Headless Males Make Great Lovers and Other Unusual Natural Histories celebrates the extraordinary world of animals with essays on curious creatures and their amazing behaviors. In five thematic chapters, Marty Crump-a tropical field biologist well known for her work with the reproductive behavior of amphibians-examines the bizarre conduct of animals as they mate, parent, feed, defend themselves, and communicate. Crump's enthusiasm for the unusual behaviors she describes-from sex change and free love in sponges to aphrodisiac concoctions in bats-is visible on every page, thanks to her skilled storytelling, which makes even sea slugs, dung beetles, ticks, and tapeworms fascinating and appealing.

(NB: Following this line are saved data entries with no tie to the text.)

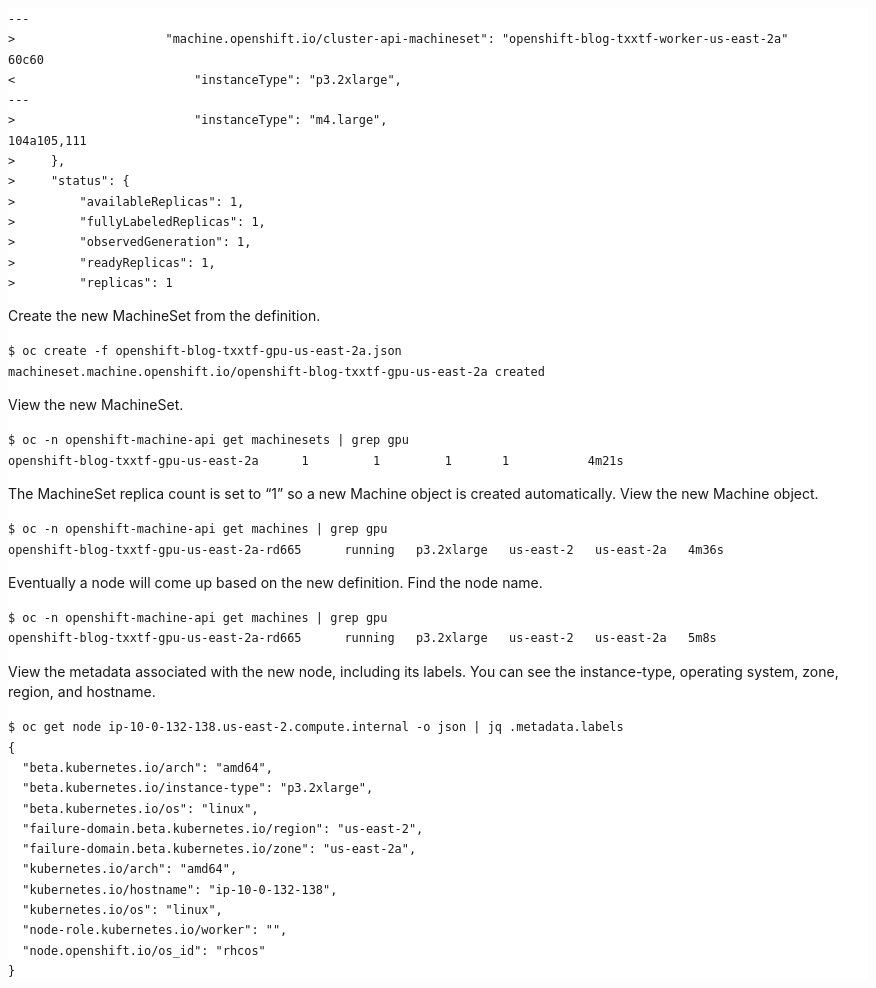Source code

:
 ```
---
>                     "machine.openshift.io/cluster-api-machineset": "openshift-blog-txxtf-worker-us-east-2a"
60c60
<                         "instanceType": "p3.2xlarge",
---
>                         "instanceType": "m4.large",
104a105,111
>     },
>     "status": {
>         "availableReplicas": 1,
>         "fullyLabeledReplicas": 1,
>         "observedGeneration": 1,
>         "readyReplicas": 1,
>         "replicas": 1
```


Create the new MachineSet from the definition.

```
$ oc create -f openshift-blog-txxtf-gpu-us-east-2a.json
machineset.machine.openshift.io/openshift-blog-txxtf-gpu-us-east-2a created
```

View the new MachineSet.

```
$ oc -n openshift-machine-api get machinesets | grep gpu
openshift-blog-txxtf-gpu-us-east-2a      1         1         1       1           4m21s
```

The MachineSet replica count is set to “1” so a new Machine object is created automatically. View the new Machine object.

```
$ oc -n openshift-machine-api get machines | grep gpu
openshift-blog-txxtf-gpu-us-east-2a-rd665      running   p3.2xlarge   us-east-2   us-east-2a   4m36s
```

Eventually a node will come up based on the new definition. Find the node name.

```
$ oc -n openshift-machine-api get machines | grep gpu
openshift-blog-txxtf-gpu-us-east-2a-rd665      running   p3.2xlarge   us-east-2   us-east-2a   5m8s
```

View the metadata associated with the new node, including its labels. You can see the instance-type, operating system, zone, region, and hostname.

```
$ oc get node ip-10-0-132-138.us-east-2.compute.internal -o json | jq .metadata.labels
{
  "beta.kubernetes.io/arch": "amd64",
  "beta.kubernetes.io/instance-type": "p3.2xlarge",
  "beta.kubernetes.io/os": "linux",
  "failure-domain.beta.kubernetes.io/region": "us-east-2",
  "failure-domain.beta.kubernetes.io/zone": "us-east-2a",
  "kubernetes.io/arch": "amd64",
  "kubernetes.io/hostname": "ip-10-0-132-138",
  "kubernetes.io/os": "linux",
  "node-role.kubernetes.io/worker": "",
  "node.openshift.io/os_id": "rhcos"
}
```
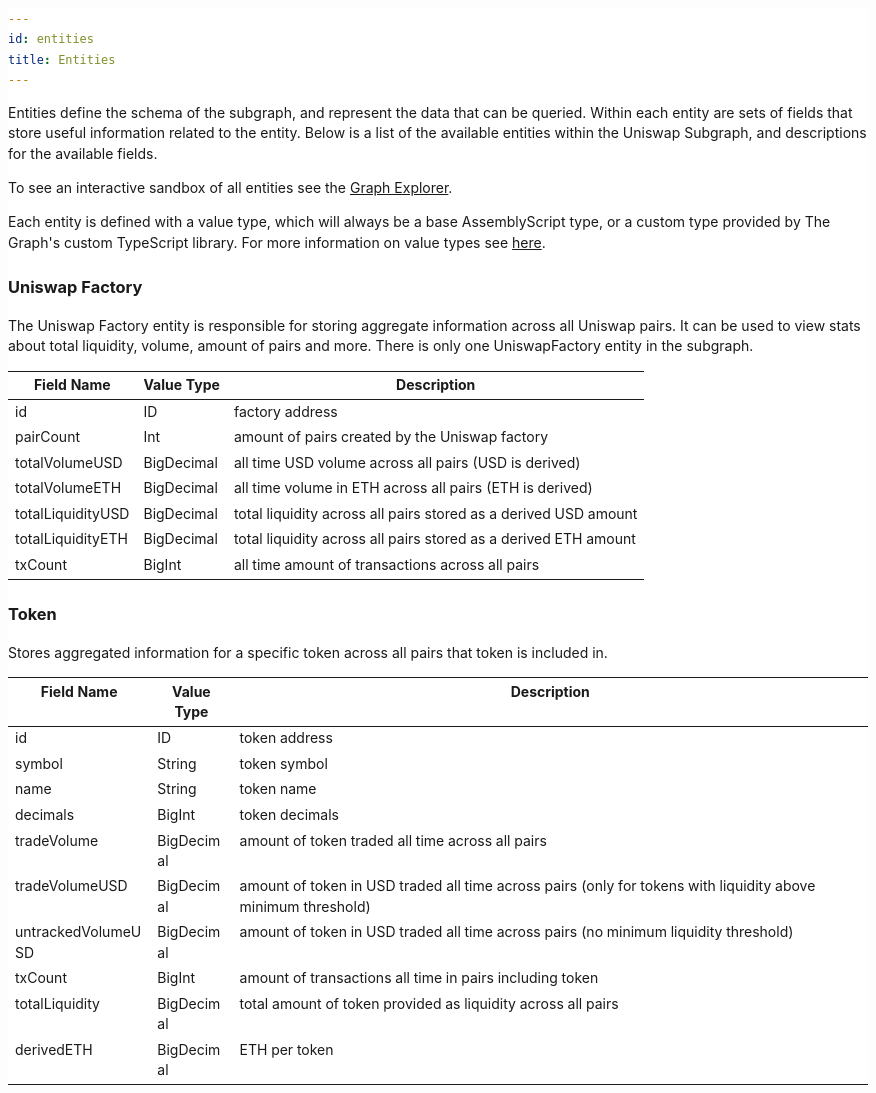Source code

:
 ```yaml
---
id: entities
title: Entities
---
```


Entities define the schema of the subgraph, and represent the data that can be queried. Within each entity are sets of fields that store useful information related to the entity. Below is a list of the available entities within the Uniswap Subgraph, and descriptions for the available fields.

To see an interactive sandbox of all entities see the [Graph Explorer](https://thegraph.com/explorer/subgraph/uniswap/uniswap-v2).

Each entity is defined with a value type, which will always be a base AssemblyScript type, or a custom type provided by The Graph's custom TypeScript library. For more information on value types see [here](https://thegraph.com/docs/en/developing/assemblyscript-api/#api-reference).

### Uniswap Factory

The Uniswap Factory entity is responsible for storing aggregate information across all Uniswap pairs. It can be used to view stats about total liquidity, volume, amount of pairs and more. There is only one UniswapFactory entity in the subgraph.

| Field Name        | Value Type | Description                                                     |
| ----------------- | ---------- | --------------------------------------------------------------- |
| id                | ID         | factory address                                                 |
| pairCount         | Int        | amount of pairs created by the Uniswap factory                  |
| totalVolumeUSD    | BigDecimal | all time USD volume across all pairs (USD is derived)           |
| totalVolumeETH    | BigDecimal | all time volume in ETH across all pairs (ETH is derived)        |
| totalLiquidityUSD | BigDecimal | total liquidity across all pairs stored as a derived USD amount |
| totalLiquidityETH | BigDecimal | total liquidity across all pairs stored as a derived ETH amount |
| txCount           | BigInt     | all time amount of transactions across all pairs                |

### Token

Stores aggregated information for a specific token across all pairs that token is included in.

| Field Name         | Value Type | Description                                                                                                  |
| ------------------ | ---------- | ------------------------------------------------------------------------------------------------------------ |
| id                 | ID         | token address                                                                                                |
| symbol             | String     | token symbol                                                                                                 |
| name               | String     | token name                                                                                                   |
| decimals           | BigInt     | token decimals                                                                                               |
| tradeVolume        | BigDecimal | amount of token traded all time across all pairs                                                             |
| tradeVolumeUSD     | BigDecimal | amount of token in USD traded all time across pairs (only for tokens with liquidity above minimum threshold) |
| untrackedVolumeUSD | BigDecimal | amount of token in USD traded all time across pairs (no minimum liquidity threshold)                         |
| txCount            | BigInt     | amount of transactions all time in pairs including token                                                     |
| totalLiquidity     | BigDecimal | total amount of token provided as liquidity across all pairs                                                 |
| derivedETH         | BigDecimal | ETH per token                                                                                                |
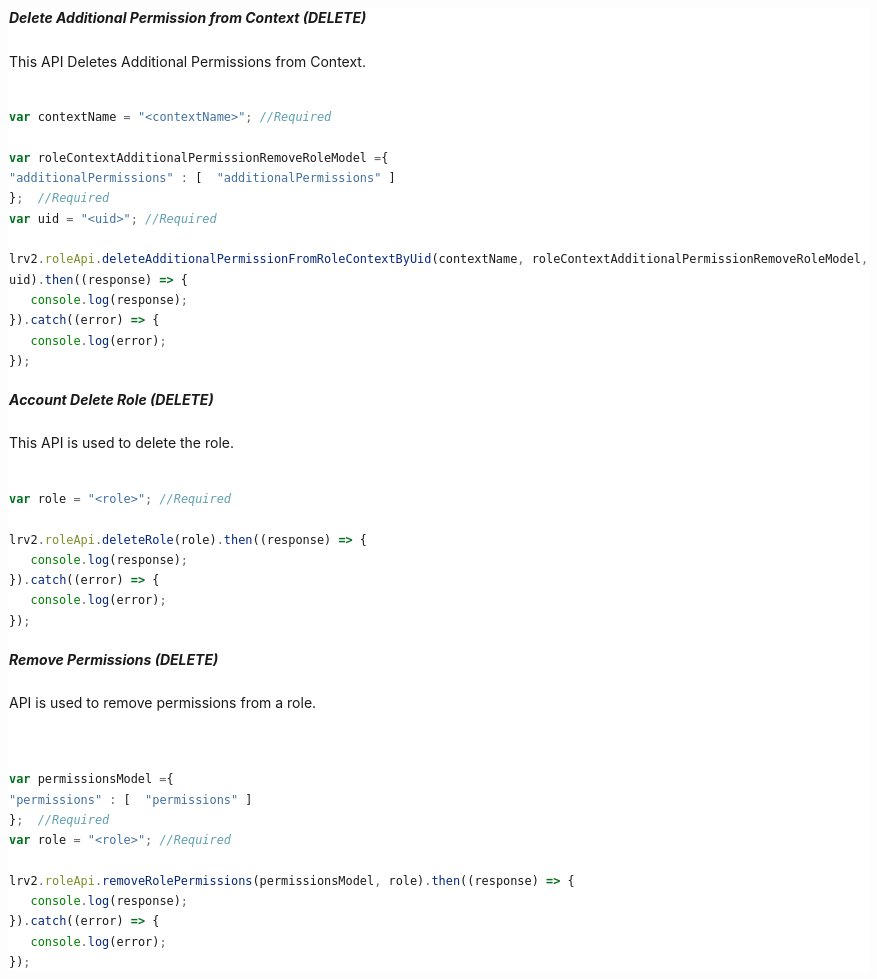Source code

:   
  
 
##### Delete Additional Permission from Context (DELETE)
 This API Deletes Additional Permissions from Context.

 
 

 ```js

var contextName = "<contextName>"; //Required

var roleContextAdditionalPermissionRemoveRoleModel ={ 
"additionalPermissions" : [  "additionalPermissions" ] 
};  //Required
var uid = "<uid>"; //Required

lrv2.roleApi.deleteAdditionalPermissionFromRoleContextByUid(contextName, roleContextAdditionalPermissionRemoveRoleModel, uid).then((response) => {
    console.log(response);
}).catch((error) => {
    console.log(error);
});

 ```
 
  
  
 
##### Account Delete Role (DELETE)
 This API is used to delete the role.

 
 

 ```js

var role = "<role>"; //Required

lrv2.roleApi.deleteRole(role).then((response) => {
    console.log(response);
}).catch((error) => {
    console.log(error);
});

 ```
 
  
  
 
##### Remove Permissions (DELETE)
 API is used to remove permissions from a role.

 
 

 ```js


var permissionsModel ={ 
"permissions" : [  "permissions" ] 
};  //Required
var role = "<role>"; //Required

lrv2.roleApi.removeRolePermissions(permissionsModel, role).then((response) => {
    console.log(response);
}).catch((error) => {
    console.log(error);
});

 ```
 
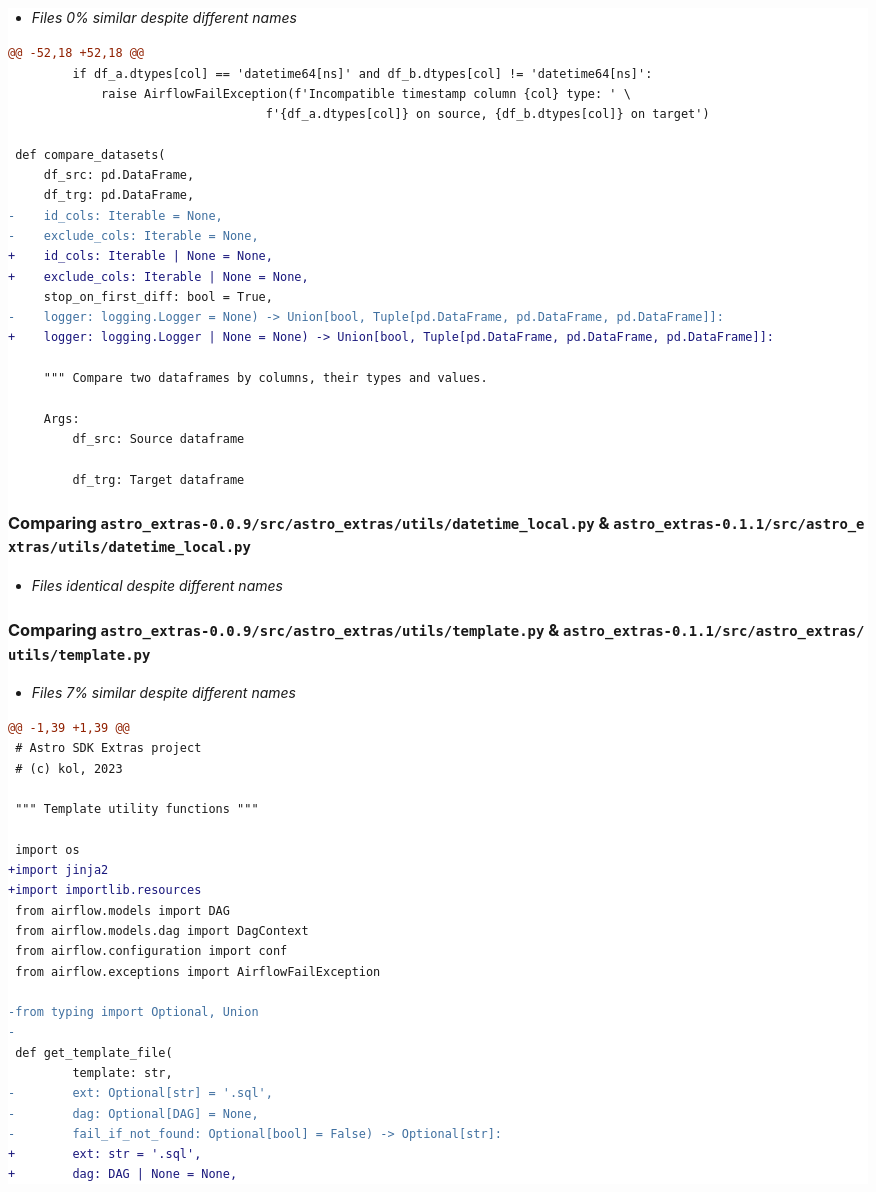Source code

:  * *Files 0% similar despite different names*

```diff
@@ -52,18 +52,18 @@
         if df_a.dtypes[col] == 'datetime64[ns]' and df_b.dtypes[col] != 'datetime64[ns]':
             raise AirflowFailException(f'Incompatible timestamp column {col} type: ' \
                                    f'{df_a.dtypes[col]} on source, {df_b.dtypes[col]} on target')
 
 def compare_datasets(
     df_src: pd.DataFrame, 
     df_trg: pd.DataFrame, 
-    id_cols: Iterable = None, 
-    exclude_cols: Iterable = None, 
+    id_cols: Iterable | None = None, 
+    exclude_cols: Iterable | None = None, 
     stop_on_first_diff: bool = True,
-    logger: logging.Logger = None) -> Union[bool, Tuple[pd.DataFrame, pd.DataFrame, pd.DataFrame]]:
+    logger: logging.Logger | None = None) -> Union[bool, Tuple[pd.DataFrame, pd.DataFrame, pd.DataFrame]]:
 
     """ Compare two dataframes by columns, their types and values.
 
     Args:
         df_src: Source dataframe
 
         df_trg: Target dataframe
```

### Comparing `astro_extras-0.0.9/src/astro_extras/utils/datetime_local.py` & `astro_extras-0.1.1/src/astro_extras/utils/datetime_local.py`

 * *Files identical despite different names*

### Comparing `astro_extras-0.0.9/src/astro_extras/utils/template.py` & `astro_extras-0.1.1/src/astro_extras/utils/template.py`

 * *Files 7% similar despite different names*

```diff
@@ -1,39 +1,39 @@
 # Astro SDK Extras project
 # (c) kol, 2023
 
 """ Template utility functions """
 
 import os
+import jinja2
+import importlib.resources
 from airflow.models import DAG
 from airflow.models.dag import DagContext
 from airflow.configuration import conf
 from airflow.exceptions import AirflowFailException
 
-from typing import Optional, Union
-
 def get_template_file(
         template: str, 
-        ext: Optional[str] = '.sql', 
-        dag: Optional[DAG] = None,
-        fail_if_not_found: Optional[bool] = False) -> Optional[str]:
+        ext: str = '.sql', 
+        dag: DAG | None = None,
```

Steeped in biology, Headless Males Make Great Lovers points out that diverse and unrelated animals often share seemingly bizarre behaviors-evidence, Crump argues, that these natural histories, though outwardly weird, are successful ways of living.
Illustrated throughout, and filled with vignettes of personal and scientific interest, Headless Males Make Great Lovers will enchant the general reader with its tales of blood-squirting horned lizards and intestine-ejecting sea cucumbers-all in the service of a greater appreciation of the diversity of the natural histories of animals.
Marty Crump is adjunct professor in the Department of Biological Sciences at Northern Arizona University and the author of In Search of the Golden Frog, also published by the University of Chicago Press.
"A marvelous introduction to the whys and wherefores of animal behavior."
– Booklist
"With Crump's thirty-plus years of experience in the field, this beautifully written and charmingly illustrated book combines acute observation with helpful explanation. Nature has never seemed so bizarre and splendid."